The video begins with scenes of a teenage schoolboy romancing four teenage schoolgirls on what is the old Brunel University Runnymede campus in Egham. The four girls are then seen together singing along to a karaoke track of the song in a dorm room followed by a scene where they, along with other girls, dance in a circle in a field while wearing white nightgowns.

The video then takes a darker tone, as lightning strikes the dormitory and the four girls writhe on the floor. The next few scenes show the girls as crying, disoriented and even possessed (at least one of the girls' eyes glow red) and scenes of the girls being romanced by the boy are interspersed with scenes of him running through the school grounds, looking over his shoulder.

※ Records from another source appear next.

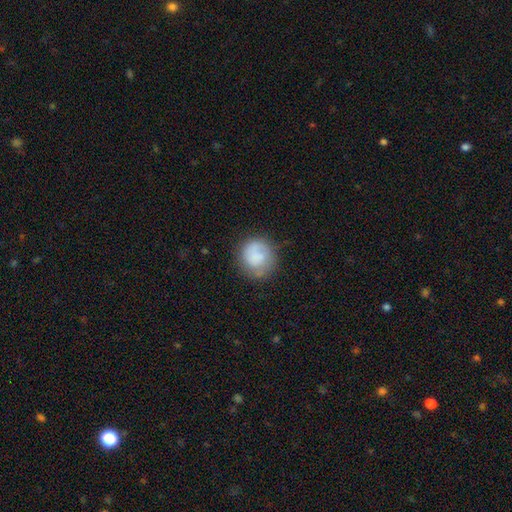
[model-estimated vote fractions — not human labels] Smooth or featured?
  - smooth: 69% *
  - featured or disk: 23%
  - star or artifact: 8%
How rounded?
  - round: 83% *
  - in between: 16%
  - cigar-shaped: 1%
Merging?
  - none: 66% *
  - minor disturbance: 21%
  - major disturbance: 10%
  - merger: 3%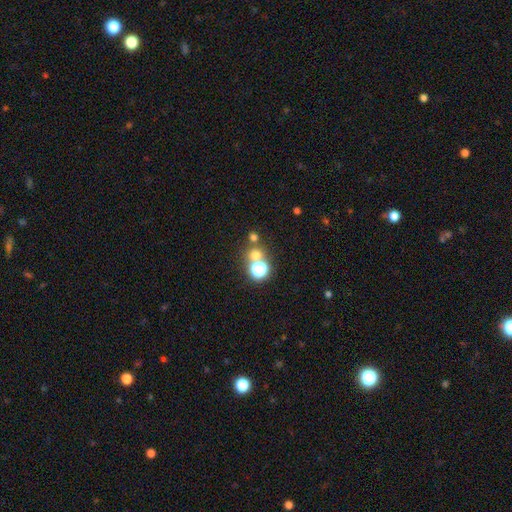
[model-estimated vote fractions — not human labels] smooth-or-featured: smooth: 61% | star or artifact: 30% | featured or disk: 9%
  how-rounded: round: 87% | in between: 12% | cigar-shaped: 1%
  merging: none: 62% | merger: 28% | minor disturbance: 7% | major disturbance: 4%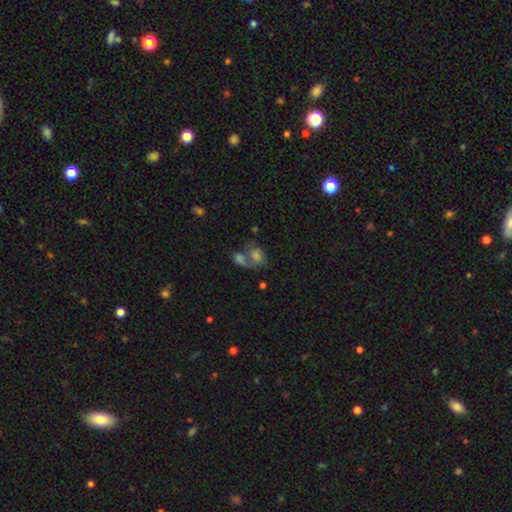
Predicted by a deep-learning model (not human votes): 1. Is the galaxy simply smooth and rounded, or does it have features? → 48% smooth, 27% star or artifact, 25% featured or disk.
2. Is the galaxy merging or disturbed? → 47% merger, 36% none, 10% minor disturbance, 8% major disturbance.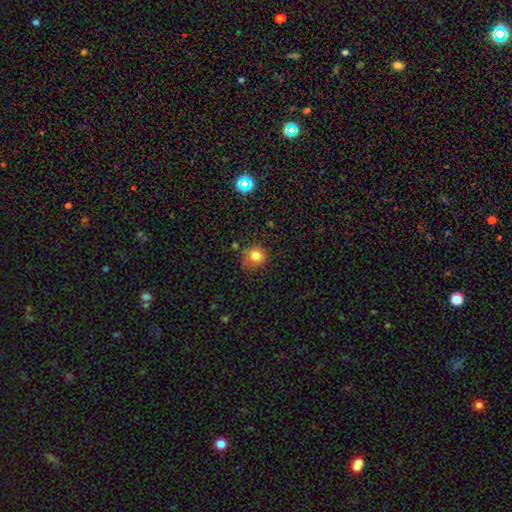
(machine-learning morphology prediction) Smooth or featured: smooth — 82% (star or artifact — 12%)
How rounded: round — 82% (in between — 17%)
Merging: none — 66% (minor disturbance — 24%)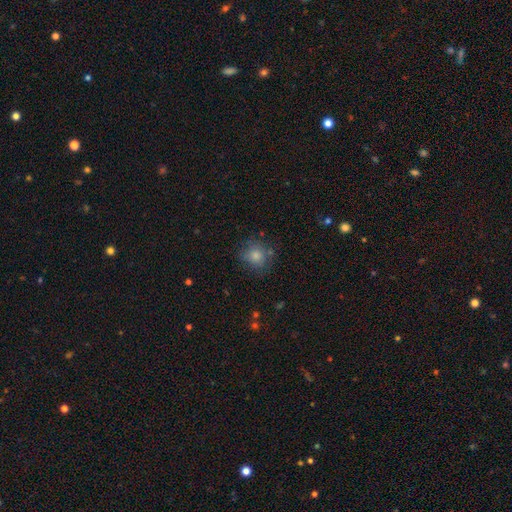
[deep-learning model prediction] smooth 81%, star or artifact 11%, featured or disk 8%. Down the decision tree: how rounded — round (85%); merging — none (74%).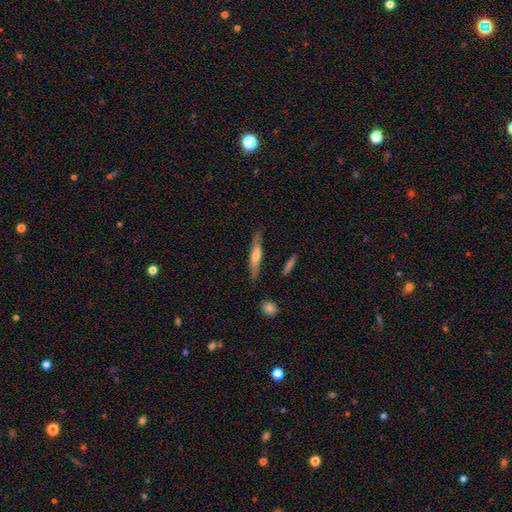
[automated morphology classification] smooth_or_featured: smooth (p=0.53) [alt: featured or disk p=0.41]
how_rounded: cigar-shaped (p=0.86) [alt: in between p=0.12]
merging: none (p=0.81) [alt: minor disturbance p=0.14]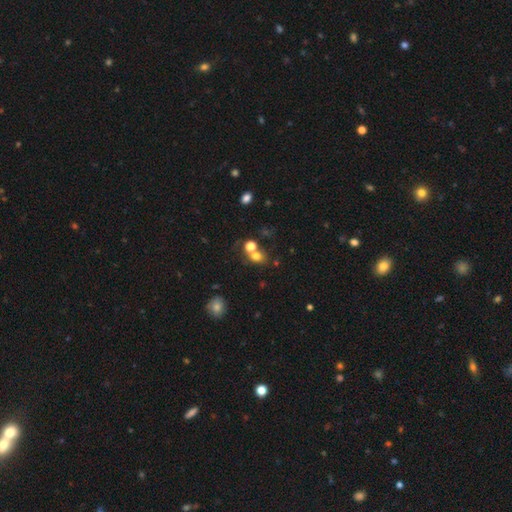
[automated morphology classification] This appears to be a smooth galaxy with no disk features (72%) that is round (65%). Merging: none (52%).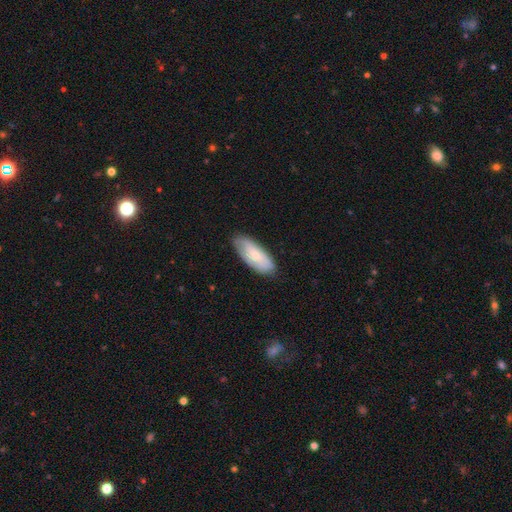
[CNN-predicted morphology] smooth_or_featured: smooth (p=0.64) [alt: featured or disk p=0.30]
how_rounded: in between (p=0.81) [alt: cigar-shaped p=0.17]
merging: none (p=0.77) [alt: minor disturbance p=0.19]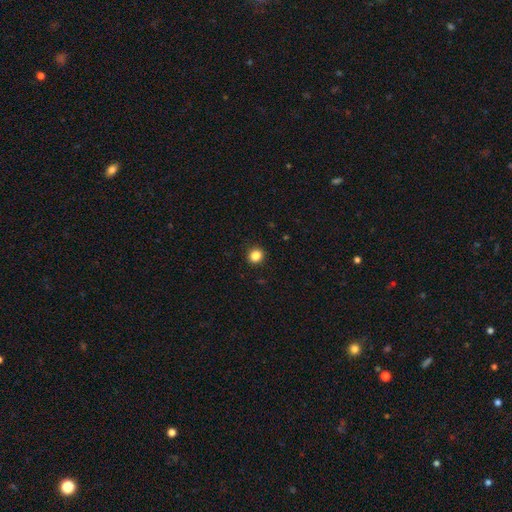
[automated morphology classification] smooth_or_featured: smooth (p=0.86) [alt: star or artifact p=0.11]
how_rounded: round (p=0.88) [alt: in between p=0.12]
merging: none (p=0.92) [alt: minor disturbance p=0.05]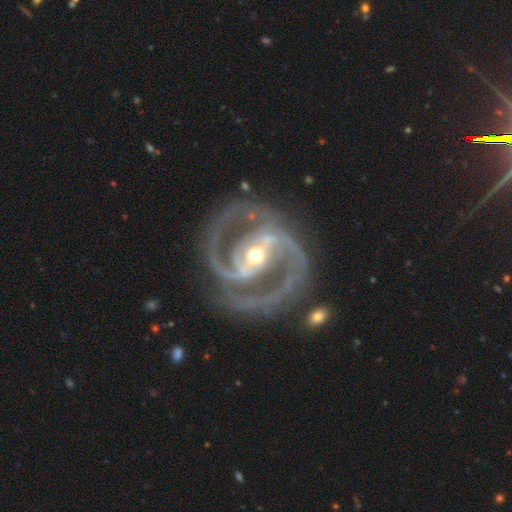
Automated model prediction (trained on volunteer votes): Morphology: type=featured or disk (93%); edge-on=no (98%); bar=strong (57%); spiral arms=yes (98%); winding=medium (55%); arm count=2 (86%); bulge=moderate (60%); merging=none (77%).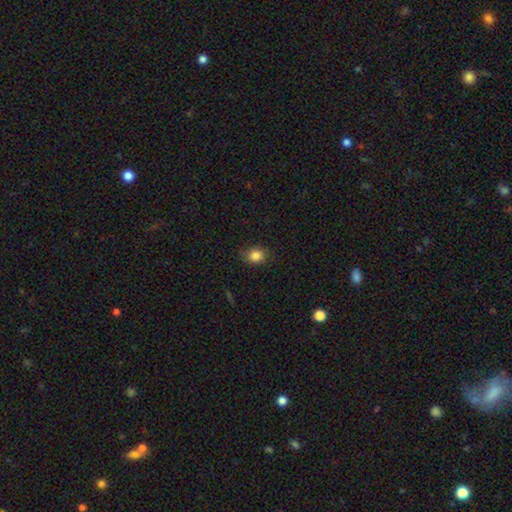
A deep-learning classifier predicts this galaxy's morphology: This is clearly a smooth galaxy (84%). How rounded: likely round (64%). Merging: clearly none (80%).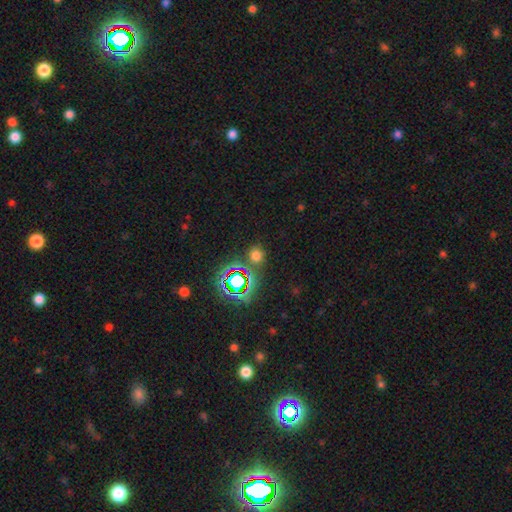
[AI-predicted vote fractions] Smooth or featured? smooth (58%)
How rounded? round (81%)
Merging? none (76%)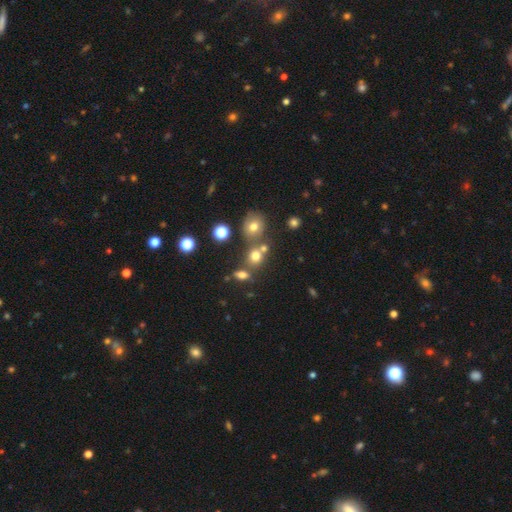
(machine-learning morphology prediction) Smooth or featured? Predicted: smooth (p=0.70). How rounded? Predicted: round (p=0.71). Merging? Predicted: none (p=0.56).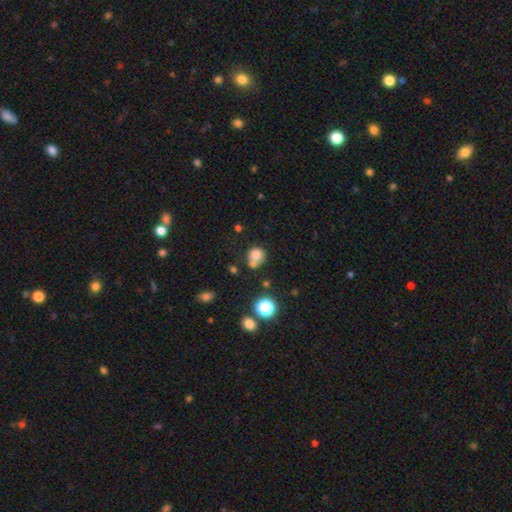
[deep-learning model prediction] smooth_or_featured: smooth (p=0.76) [alt: star or artifact p=0.14]
how_rounded: round (p=0.76) [alt: in between p=0.23]
merging: none (p=0.45) [alt: merger p=0.32]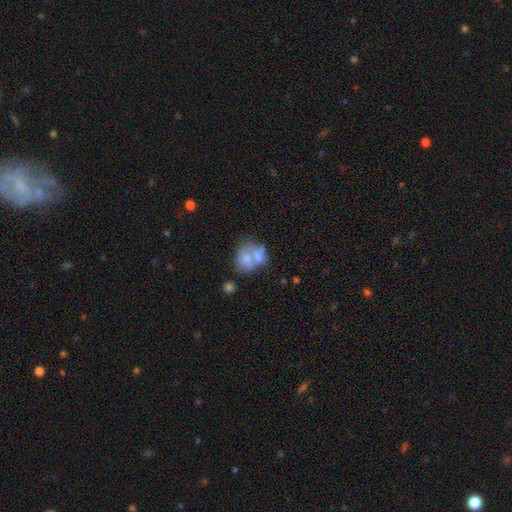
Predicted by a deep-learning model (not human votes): A smooth galaxy with no disk features (56%) that is in between round and cigar-shaped (51%). Merging: merger (52%).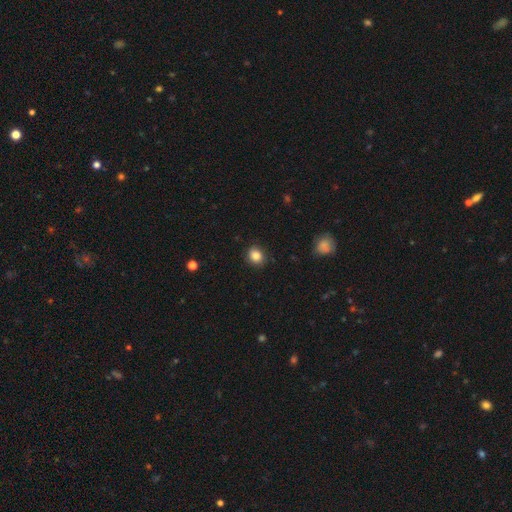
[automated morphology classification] This appears to be a smooth galaxy with no disk features (86%) that is round (72%). Merging: none (87%).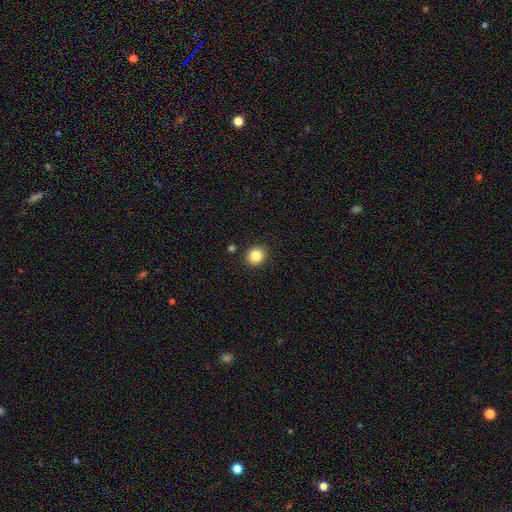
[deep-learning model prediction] The model was most divided on "how rounded": round: 76%, in between: 23%, cigar-shaped: 1%. More confident: merging — none (90%); smooth or featured — smooth (84%).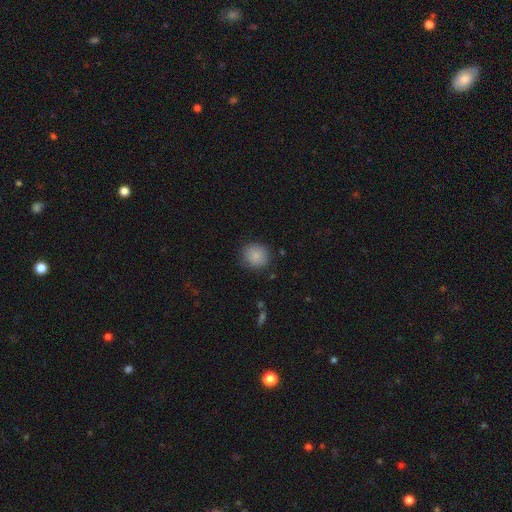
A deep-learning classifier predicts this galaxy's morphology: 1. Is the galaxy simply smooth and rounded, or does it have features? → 86% smooth, 9% star or artifact, 6% featured or disk.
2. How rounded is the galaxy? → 87% round, 12% in between, 1% cigar-shaped.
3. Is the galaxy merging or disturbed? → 84% none, 12% minor disturbance, 3% major disturbance, 1% merger.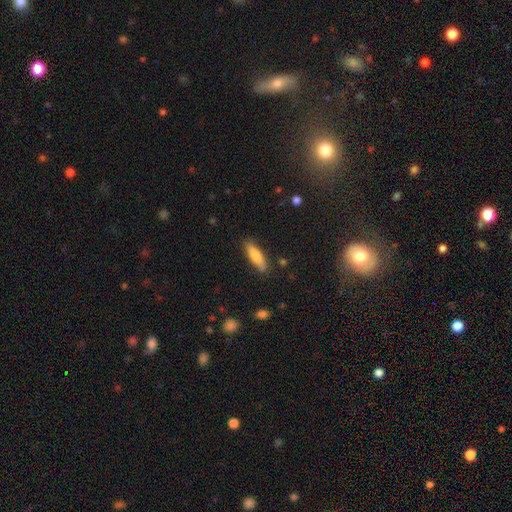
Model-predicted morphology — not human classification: smooth 77%, featured or disk 17%, star or artifact 6%. Down the decision tree: how rounded — cigar-shaped (60%); merging — none (80%).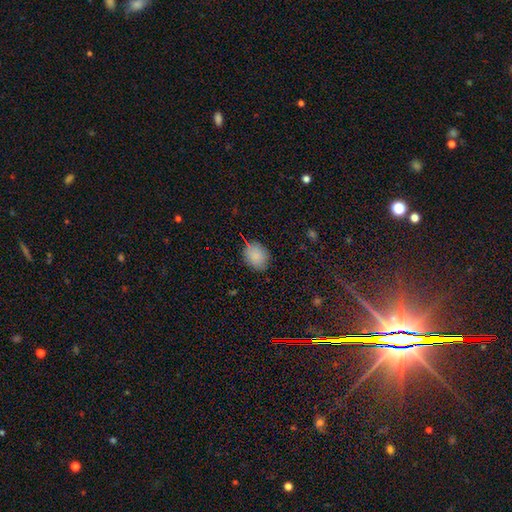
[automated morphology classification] smooth 86%, star or artifact 9%, featured or disk 5%. Down the decision tree: how rounded — round (51%); merging — none (81%).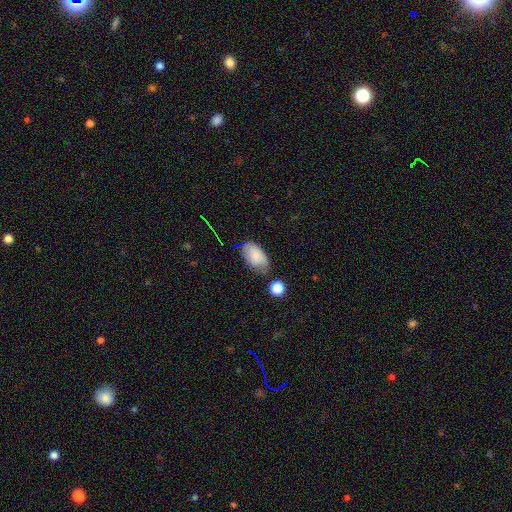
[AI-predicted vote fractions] A smooth galaxy with no disk features (77%) that is in between round and cigar-shaped (92%).

Vote fractions:
- Smooth or featured? smooth: 77% / featured or disk: 14% / star or artifact: 9%
- How rounded? in between: 92% / round: 6% / cigar-shaped: 2%
- Merging? none: 58% / minor disturbance: 29% / major disturbance: 8% / merger: 6%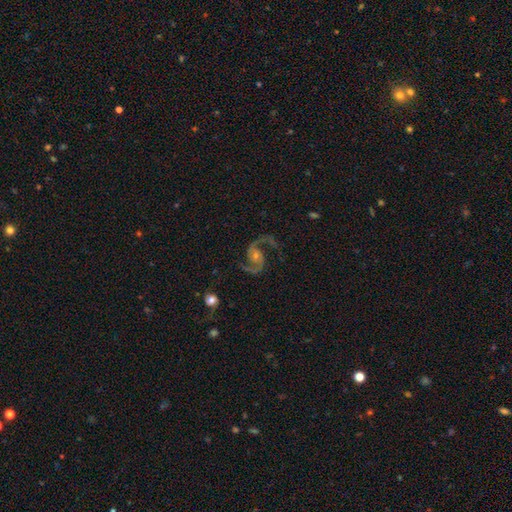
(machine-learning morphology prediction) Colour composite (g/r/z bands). It shows a featured or disk galaxy (92%) with no bar (58%), 2 (94%) medium (58%) spiral arms (98%) and a small central bulge (56%). Merging: none (77%).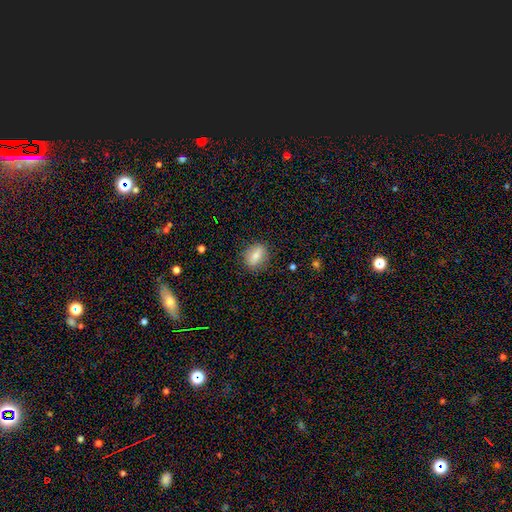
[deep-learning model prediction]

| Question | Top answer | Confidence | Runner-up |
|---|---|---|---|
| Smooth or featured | smooth | 75% | featured or disk (17%) |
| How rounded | in between | 68% | round (26%) |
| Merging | none | 84% | minor disturbance (11%) |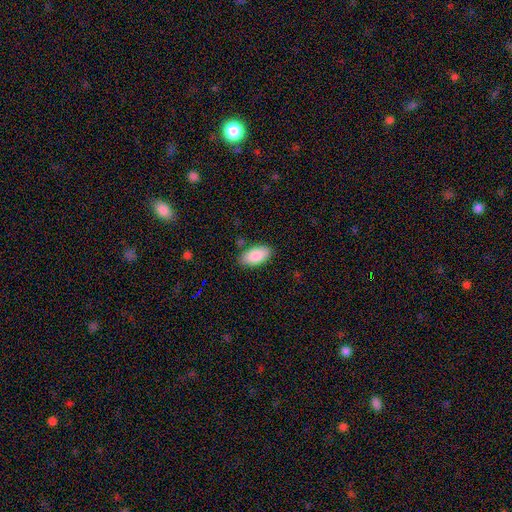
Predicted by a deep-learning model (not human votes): This appears to be a smooth galaxy with no disk features (86%) that is in between round and cigar-shaped (94%). Merging: none (82%).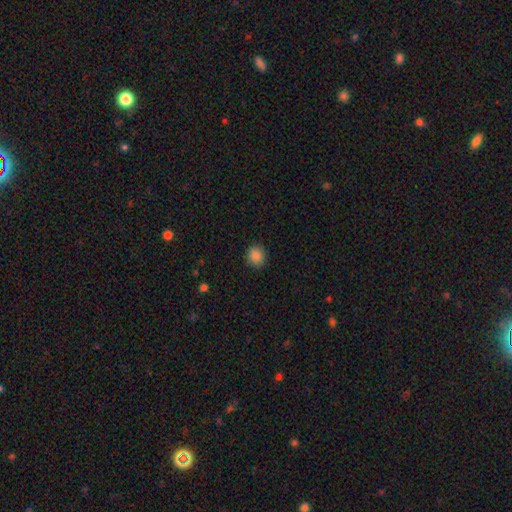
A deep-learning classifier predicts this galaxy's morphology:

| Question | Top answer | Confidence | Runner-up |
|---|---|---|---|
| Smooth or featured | smooth | 87% | star or artifact (9%) |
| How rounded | round | 80% | in between (19%) |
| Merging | none | 90% | minor disturbance (7%) |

The girls are then shown waking up in the field, looking disoriented and frightened and running off. As the video continues, it is revealed that the girls cast a spell on the boy in front of a love shrine in the dorm room and after dancing in the field. The girls are also seen terrorizing the boy in a cemetery in a later scene.

The last several scenes feature the girls alone in horrific or odd situations. Two of the girls appear as laughing, disembodied heads, one girl lies motionless in an asphalt parking lot, one girl appears dressed as a ghostly Japanese bride, one girl appears to have hanged herself (a pair of feet dangle motionless in frame) and one girl stands next to a window as a bloody hand slams into the glass.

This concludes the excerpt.